Many of the reports in the data Kazu provided to this site were for home health care for occupational therapy, physical therapy, visiting nurse services, or hospice services. All of the files examined by DataBreaches contained personal and protected health information.
HIPAA Concerns
Doctor Alliance is a firm with a presence in both the U.S. and India. According to what Kazu claims, the majority of employees are in India, but if Doctor Alliance is doing business in the U.S. and providing services involving electronic billing transactions, then they should have business associate agreements (BAA) in place with HIPAA-covered entities, and they need to comply with HIPAA and HITECH notification requirements.
DataBreaches does not know exactly how many HIPAA-covered entities Doctor Alliance has had over the past six years or so (considering the dates of some of the medical records), but they may have thousands of notifications to make to former or current clients, and if their BAA calls for it, they may have hundreds of thousands — or more — individual notifications to be sent to affected patients.
But apart from any regulatory notification requirements that they may be subject to and other incident response costs that may or may not be covered by any insurance, there is the issue of whether their network is secure enough at this point for clients to trust.
From what Kazu shared with DataBreaches, the CEO of Doctor Alliance appears to have been informed by Availity that the payment platform would “reenable the blocked users and connections associated with Company after you complete a full breach assessment of Company’s affected systems (“Breach Assessment”).” Availity’s communication includes a very specific and detailed list of questions about the entity’s security, incident response, and required attestation that the network is now clean. In light of the second attack after Doctor Alliance claimed the vulnerability was corrected the same day as the first attack, it appears that Doctor Alliance did not have a full understanding of their security issues. Could Kazu successfully compromise them again? One hopes not, but it would be understandable for Doctor Alliance’s clients to be seriously concerned at this point.
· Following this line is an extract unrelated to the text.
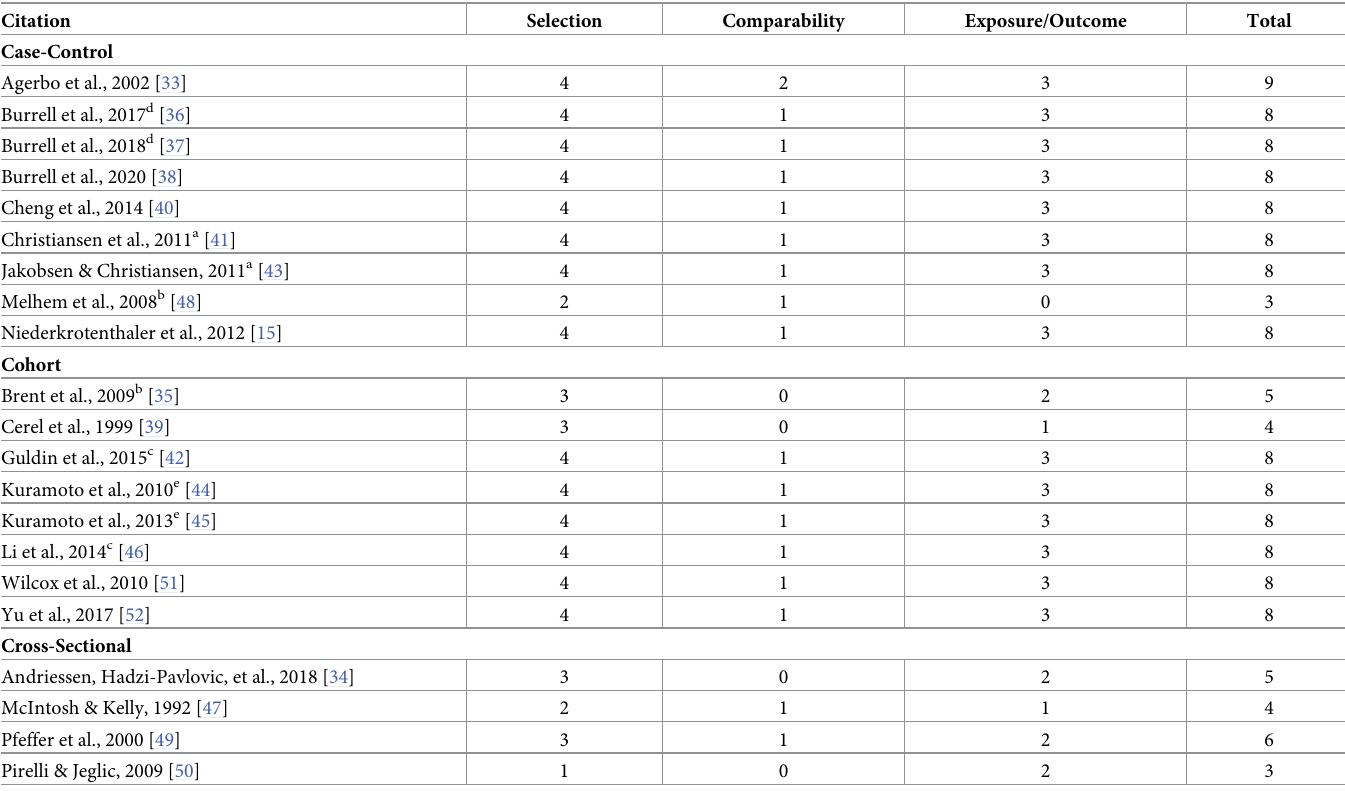
Table 2. Risk of bias assessments of included studies according to study design.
DataBreaches emailed Doctor Alliance earlier today to ask for an update and response to the second breach, but has received no reply. DataBreaches also emailed Availity to ask if their alleged communication to the CEO represents a routine incident response for them, and if they are aware of the second claimed attack. No reply was immediately available.
As this post was about to be published, Kazu contacted this site to say he was about to leak all the data, so there may be another update soon.